Task requirements. When you answer, copy every line of the listing below exactly.

Provided material.
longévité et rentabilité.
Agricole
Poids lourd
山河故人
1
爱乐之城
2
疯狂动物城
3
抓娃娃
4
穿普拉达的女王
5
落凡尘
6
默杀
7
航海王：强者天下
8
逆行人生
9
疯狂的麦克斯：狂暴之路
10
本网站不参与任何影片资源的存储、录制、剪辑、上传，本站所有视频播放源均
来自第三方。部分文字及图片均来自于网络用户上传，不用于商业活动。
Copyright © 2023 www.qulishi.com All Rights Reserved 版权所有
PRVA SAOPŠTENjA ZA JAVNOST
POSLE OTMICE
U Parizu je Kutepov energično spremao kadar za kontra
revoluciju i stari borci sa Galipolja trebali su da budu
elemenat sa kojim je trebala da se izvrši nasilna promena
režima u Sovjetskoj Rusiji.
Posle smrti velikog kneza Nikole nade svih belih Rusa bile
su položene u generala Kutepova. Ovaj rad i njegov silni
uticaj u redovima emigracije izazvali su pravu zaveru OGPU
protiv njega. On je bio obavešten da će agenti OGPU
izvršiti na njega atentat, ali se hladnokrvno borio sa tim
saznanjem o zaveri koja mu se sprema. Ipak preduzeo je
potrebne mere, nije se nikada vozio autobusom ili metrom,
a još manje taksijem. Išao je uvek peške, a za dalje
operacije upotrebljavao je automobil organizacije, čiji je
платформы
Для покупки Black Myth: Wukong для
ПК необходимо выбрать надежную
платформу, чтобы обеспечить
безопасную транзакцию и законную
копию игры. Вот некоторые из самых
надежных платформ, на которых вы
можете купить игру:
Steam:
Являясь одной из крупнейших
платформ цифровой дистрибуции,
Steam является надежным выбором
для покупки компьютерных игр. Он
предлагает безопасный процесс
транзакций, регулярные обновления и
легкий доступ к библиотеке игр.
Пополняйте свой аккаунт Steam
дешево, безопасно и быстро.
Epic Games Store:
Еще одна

Result of the exercise.
longévité et rentabilité.
Agricole
Poids lourd
山河故人
1
爱乐之城
2
疯狂动物城
3
抓娃娃
4
穿普拉达的女王
5
落凡尘
6
默杀
7
航海王：强者天下
8
逆行人生
9
疯狂的麦克斯：狂暴之路
10
本网站不参与任何影片资源的存储、录制、剪辑、上传，本站所有视频播放源均
来自第三方。部分文字及图片均来自于网络用户上传，不用于商业活动。
Copyright © 2023 www.qulishi.com All Rights Reserved 版权所有
PRVA SAOPŠTENjA ZA JAVNOST
POSLE OTMICE
U Parizu je Kutepov energično spremao kadar za kontra
revoluciju i stari borci sa Galipolja trebali su da budu
elemenat sa kojim je trebala da se izvrši nasilna promena
režima u Sovjetskoj Rusiji.
Posle smrti velikog kneza Nikole nade svih belih Rusa bile
su položene u generala Kutepova. Ovaj rad i njegov silni
uticaj u redovima emigracije izazvali su pravu zaveru OGPU
protiv njega. On je bio obavešten da će agenti OGPU
izvršiti na njega atentat, ali se hladnokrvno borio sa tim
saznanjem o zaveri koja mu se sprema. Ipak preduzeo je
potrebne mere, nije se nikada vozio autobusom ili metrom,
a još manje taksijem. Išao je uvek peške, a za dalje
operacije upotrebljavao je automobil organizacije, čiji je
платформы
Для покупки Black Myth: Wukong для
ПК необходимо выбрать надежную
платформу, чтобы обеспечить
безопасную транзакцию и законную
копию игры. Вот некоторые из самых
надежных платформ, на которых вы
можете купить игру:
Steam:
Являясь одной из крупнейших
платформ цифровой дистрибуции,
Steam является надежным выбором
для покупки компьютерных игр. Он
предлагает безопасный процесс
транзакций, регулярные обновления и
легкий доступ к библиотеке игр.
Пополняйте свой аккаунт Steam
дешево, безопасно и быстро.
Epic Games Store:
Еще одна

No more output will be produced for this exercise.